Member of the Louisiana State Senate
- In office 1940–1944 Serving with Lloyd Hendrick
- Preceded by: Roscoe C. Cranor J. C. Heard
- Succeeded by: Riemer Calhoun Lloyd Hendrick

Personal details
- Born: October 1, 1911 Selma, Grant Parish, Louisiana, U.S.
- Died: November 11, 1967 (aged 56) Lake Charles, Louisiana, U.S.
- Party: Democratic
- Spouse: Merle Sloan
- Children: 1
- Education: Louisiana State University

= Joe T. Cawthorn =

American politician

Joe T. Cawthorn (October 1, 1911 – November 11, 1967) was an American politician.
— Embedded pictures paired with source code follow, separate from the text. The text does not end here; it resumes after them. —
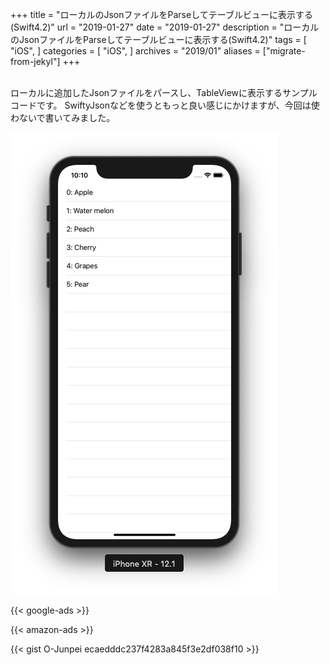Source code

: +++
title = "ローカルのJsonファイルをParseしてテーブルビューに表示する(Swift4.2)"
url = "2019-01-27"
date = "2019-01-27"
description = "ローカルのJsonファイルをParseしてテーブルビューに表示する(Swift4.2)"
tags = [
    "iOS",
]
categories = [
    "iOS",
]
archives = "2019/01"
aliases = ["migrate-from-jekyl"]
+++

<br>
ローカルに追加したJsonファイルをパースし、TableViewに表示するサンプルコードです。  
SwiftyJsonなどを使うともっと良い感じにかけますが、今回は使わないで書いてみました。

![alt](1.png)

<!-- Google Ads -->
{{< google-ads >}}

<!-- Amazon Ads -->
{{< amazon-ads >}}

{{< gist O-Junpei ecaedddc237f4283a845f3e2df038f10 >}}
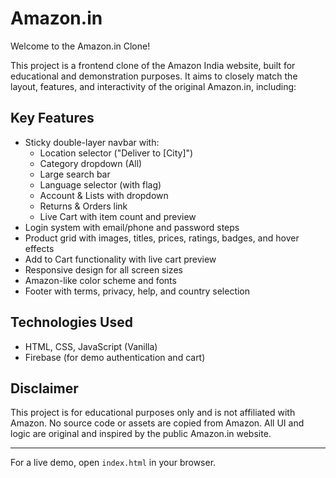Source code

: # Amazon.in

Welcome to the Amazon.in Clone!

This project is a frontend clone of the Amazon India website, built for educational and demonstration purposes. It aims to closely match the layout, features, and interactivity of the original Amazon.in, including:

## Key Features
- Sticky double-layer navbar with:
  - Location selector ("Deliver to [City]")
  - Category dropdown (All)
  - Large search bar
  - Language selector (with flag)
  - Account & Lists with dropdown
  - Returns & Orders link
  - Live Cart with item count and preview
- Login system with email/phone and password steps
- Product grid with images, titles, prices, ratings, badges, and hover effects
- Add to Cart functionality with live cart preview
- Responsive design for all screen sizes
- Amazon-like color scheme and fonts
- Footer with terms, privacy, help, and country selection

## Technologies Used
- HTML, CSS, JavaScript (Vanilla)
- Firebase (for demo authentication and cart)

## Disclaimer
This project is for educational purposes only and is not affiliated with Amazon. No source code or assets are copied from Amazon. All UI and logic are original and inspired by the public Amazon.in website.

---

For a live demo, open `index.html` in your browser.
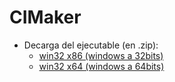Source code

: # CIMaker

- Decarga del ejecutable (en .zip): 
  - [win32 x86 (windows a 32bits)](https://drive.google.com/file/d/1PgHDgeDo_Upj5TDCAc7i6Ifub9EmFyYy/view?usp=sharing)  
  - [win32 x64 (windows a 64bits)](https://drive.google.com/file/d/1Ipk9h9zrEiro2Zr1zVhLp-X7xMKeNCWa/view?usp=sharing) 
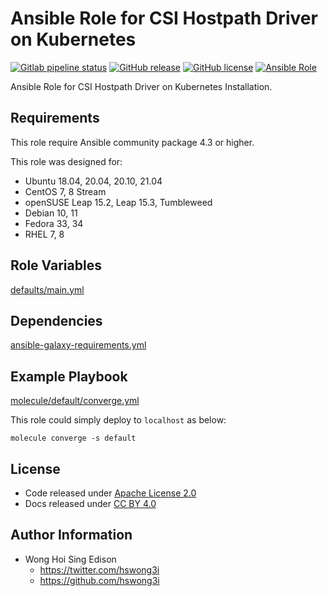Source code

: # Ansible Role for CSI Hostpath Driver on Kubernetes

[![Gitlab pipeline status](https://img.shields.io/gitlab/pipeline/alvistack/ansible-role-kube_csi_hostpath/master)](https://gitlab.com/alvistack/ansible-role-kube_csi_hostpath/-/pipelines)
[![GitHub release](https://img.shields.io/github/release/alvistack/ansible-role-kube_csi_hostpath.svg)](https://github.com/alvistack/ansible-role-kube_csi_hostpath/releases)
[![GitHub license](https://img.shields.io/github/license/alvistack/ansible-role-kube_csi_hostpath.svg)](https://github.com/alvistack/ansible-role-kube_csi_hostpath/blob/master/LICENSE)
[![Ansible Role](https://img.shields.io/badge/galaxy-alvistack.kube_csi_hostpath-blue.svg)](https://galaxy.ansible.com/alvistack/kube_csi_hostpath)

Ansible Role for CSI Hostpath Driver on Kubernetes Installation.

## Requirements

This role require Ansible community package 4.3 or higher.

This role was designed for:

  - Ubuntu 18.04, 20.04, 20.10, 21.04
  - CentOS 7, 8 Stream
  - openSUSE Leap 15.2, Leap 15.3, Tumbleweed
  - Debian 10, 11
  - Fedora 33, 34
  - RHEL 7, 8

## Role Variables

[defaults/main.yml](defaults/main.yml)

## Dependencies

[ansible-galaxy-requirements.yml](ansible-galaxy-requirements.yml)

## Example Playbook

[molecule/default/converge.yml](molecule/default/converge.yml)

This role could simply deploy to `localhost` as below:

    molecule converge -s default

## License

  - Code released under [Apache License 2.0](LICENSE)
  - Docs released under [CC BY 4.0](http://creativecommons.org/licenses/by/4.0/)

## Author Information

  - Wong Hoi Sing Edison
      - <https://twitter.com/hswong3i>
      - <https://github.com/hswong3i>
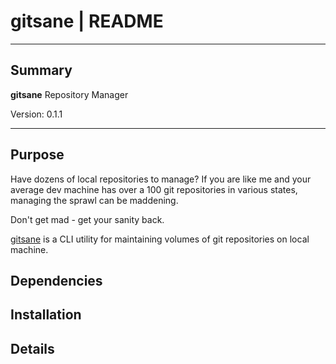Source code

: # gitsane | README

* * *

## Summary

**gitsane** Repository Manager

 Version: 0.1.1

* * *

## Purpose

Have dozens of local repositories to manage?  If you are like me and your average dev machine has over a 100 git repositories in various states, managing the sprawl can be maddening.

Don't get mad - get your sanity back.

[gitsane](https://github.com/fstab50/gitsane) is a CLI utility for maintaining volumes of git repositories on local machine.


## Dependencies



## Installation


## Details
He served as a Democratic member of the Louisiana State Senate.

Cawthorn was born in Selma, Grant Parish, Louisiana. He graduated from Oak Grove High School, and attended Louisiana State University, where he earned a law degree in 1932. After earning his law degree, Cawthorn became active in Louisiana politics, and was a friend of Huey Long and his son, Russell.

In 1940 Cawthorn was elected to the Louisiana State Senate, serving until 1944. Cawthorn practised as an attorney in Mansfield, Louisiana, but was disbarred in 1953 as a result of a 1948 conviction for jury tampering, for which he received a 2-year sentence. In the 1960s, Cawthorn represented rodeo performer Jack Favor when he was falsely accused of murder.

Cawthorn died in November 1967 at a hospital in Lake Charles, Louisiana. He was pronounced dead at 5:32pm.